Sympathetic Stimulation Upregulates the Ca²⁺ Channel Subunit, Ca_Vα2δ1, via the β1 and ERK 1/2 Pathway in Neonatal Ventricular Cardiomyocytes

Intracellular Ca²⁺ overload secondary to chronic hemodynamic stimuli promotes the recruitment of Ca²⁺-dependent signaling implicated in cardiomyocyte hypertrophy. The present study tested the hypothesis that sympathetic-mediated hypertrophy of neonatal rat ventricular cardiomyocytes (NRVMs) translated to an increase in calcium influx secondary to the upregulation of Ca_V1.2 channel subunits. Confocal imaging of norepinephrine (NE)-treated NRVMs revealed a hypertrophic response compared to untreated NRVMs.
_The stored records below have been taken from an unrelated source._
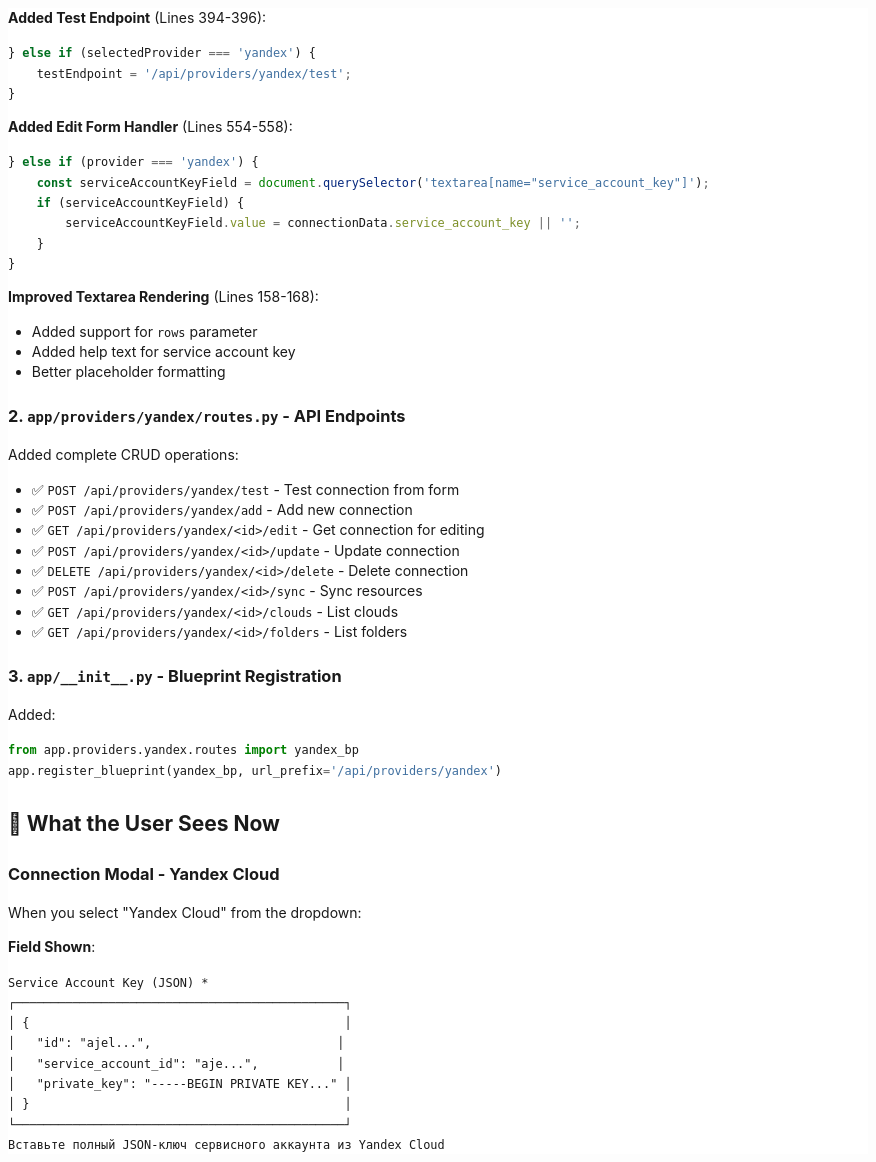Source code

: **Added Test Endpoint** (Lines 394-396):
```javascript
} else if (selectedProvider === 'yandex') {
    testEndpoint = '/api/providers/yandex/test';
}
```

**Added Edit Form Handler** (Lines 554-558):
```javascript
} else if (provider === 'yandex') {
    const serviceAccountKeyField = document.querySelector('textarea[name="service_account_key"]');
    if (serviceAccountKeyField) {
        serviceAccountKeyField.value = connectionData.service_account_key || '';
    }
}
```

**Improved Textarea Rendering** (Lines 158-168):
- Added support for `rows` parameter
- Added help text for service account key
- Better placeholder formatting

### 2. **`app/providers/yandex/routes.py`** - API Endpoints

Added complete CRUD operations:

- ✅ `POST /api/providers/yandex/test` - Test connection from form
- ✅ `POST /api/providers/yandex/add` - Add new connection
- ✅ `GET /api/providers/yandex/<id>/edit` - Get connection for editing
- ✅ `POST /api/providers/yandex/<id>/update` - Update connection
- ✅ `DELETE /api/providers/yandex/<id>/delete` - Delete connection
- ✅ `POST /api/providers/yandex/<id>/sync` - Sync resources
- ✅ `GET /api/providers/yandex/<id>/clouds` - List clouds
- ✅ `GET /api/providers/yandex/<id>/folders` - List folders

### 3. **`app/__init__.py`** - Blueprint Registration

Added:
```python
from app.providers.yandex.routes import yandex_bp
app.register_blueprint(yandex_bp, url_prefix='/api/providers/yandex')
```

## 🎯 **What the User Sees Now**

### Connection Modal - Yandex Cloud

When you select "Yandex Cloud" from the dropdown:

**Field Shown**:
```
Service Account Key (JSON) *
┌──────────────────────────────────────────────┐
│ {                                            │
│   "id": "ajel...",                          │
│   "service_account_id": "aje...",           │
│   "private_key": "-----BEGIN PRIVATE KEY..." │
│ }                                            │
└──────────────────────────────────────────────┘
Вставьте полный JSON-ключ сервисного аккаунта из Yandex Cloud
```

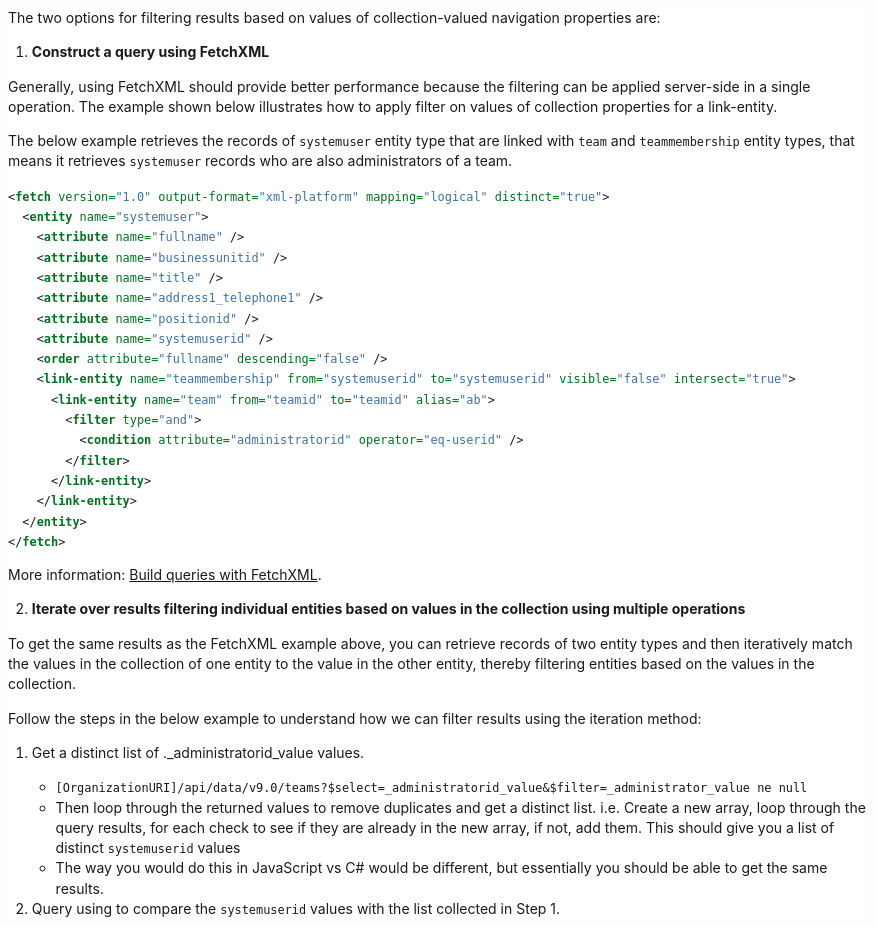 The two options for filtering results based on values of collection-valued navigation properties are:

1. **Construct a query using FetchXML**

Generally, using FetchXML should provide better performance because the filtering can be applied server-side in a single operation. The example shown below illustrates how to apply filter on values of collection properties for a link-entity.

The below example retrieves the records of `systemuser` entity type that are linked with `team` and `teammembership` entity types, that means it retrieves `systemuser` records who are also administrators of a team.

```xml
<fetch version="1.0" output-format="xml-platform" mapping="logical" distinct="true">
  <entity name="systemuser">
    <attribute name="fullname" />
    <attribute name="businessunitid" />
    <attribute name="title" />
    <attribute name="address1_telephone1" />
    <attribute name="positionid" />
    <attribute name="systemuserid" />
    <order attribute="fullname" descending="false" />
    <link-entity name="teammembership" from="systemuserid" to="systemuserid" visible="false" intersect="true">
      <link-entity name="team" from="teamid" to="teamid" alias="ab">
        <filter type="and">
          <condition attribute="administratorid" operator="eq-userid" />
        </filter>
      </link-entity>
    </link-entity>
  </entity>
</fetch>
```
More information: [Build queries with FetchXML](/dynamics365/customer-engagement/developer/org-service/build-queries-fetchxml).

2. **Iterate over results filtering individual entities based on values in the collection using multiple operations**

To get the same results as the FetchXML example above, you can retrieve records of two entity types and then iteratively match the values in the collection of one entity to the value in the other entity, thereby filtering entities based on the values in the collection.

Follow the steps in the below example to understand how we can filter results using the iteration method:

1. Get a distinct list of <xref href="Microsoft.Dynamics.CRM.team" />._administratorid_value values.
      - `[OrganizationURI]/api/data/v9.0/teams?$select=_administratorid_value&$filter=_administrator_value ne null`
      - Then loop through the returned values to remove duplicates and get a distinct list. i.e. Create a new array, loop through the query results, for each check to see if they are already in the new array, if not, add them. This should give you a list of distinct `systemuserid` values
      - The way you would do this in JavaScript vs C# would be different, but essentially you should be able to get the same results.
2. Query <xref href="Microsoft.Dynamics.CRM.systemuser" /> using <xref href="Microsoft.Dynamics.CRM.ContainValues?text=ContainValues Query Function" /> to compare the `systemuserid` values with the list collected in Step 1.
L-type Ca_V1.2 peak current density was increased 4-fold following a 24-h stimulation with NE. NE-treated NRVMs exhibited a significant upregulation of Ca_Vα2δ1 and Ca_Vβ3 protein levels without significant changes of Ca_Vα1C and Ca_Vβ2 protein levels. Pre-treatment with the β₁-blocker metoprolol failed to inhibit hypertrophy or Ca_Vβ3 upregulation whereas Ca_Vα2δ1 protein levels were significantly reduced. NE promoted the phosphorylation of ERK 1/2, and the response was attenuated by the β₁-blocker. U0126 pre-treatment suppressed NE-induced ERK1/2 phosphorylation but failed to attenuate hypertrophy. U0126 inhibition of ERK1/2 phosphorylation prevented NE-mediated upregulation of Ca_Vα2δ1, whereas Ca_Vβ3 protein levels remained elevated. Thus, β₁-adrenergic receptor-mediated recruitment of the ERK1/2 plays a seminal role in the upregulation of Ca_Vα2δ1 in NRVMs independent of the concomitant hypertrophic response. However, the upregulation of Ca_Vβ3 protein levels may be directly dependent on the hypertrophic response of NRVMs.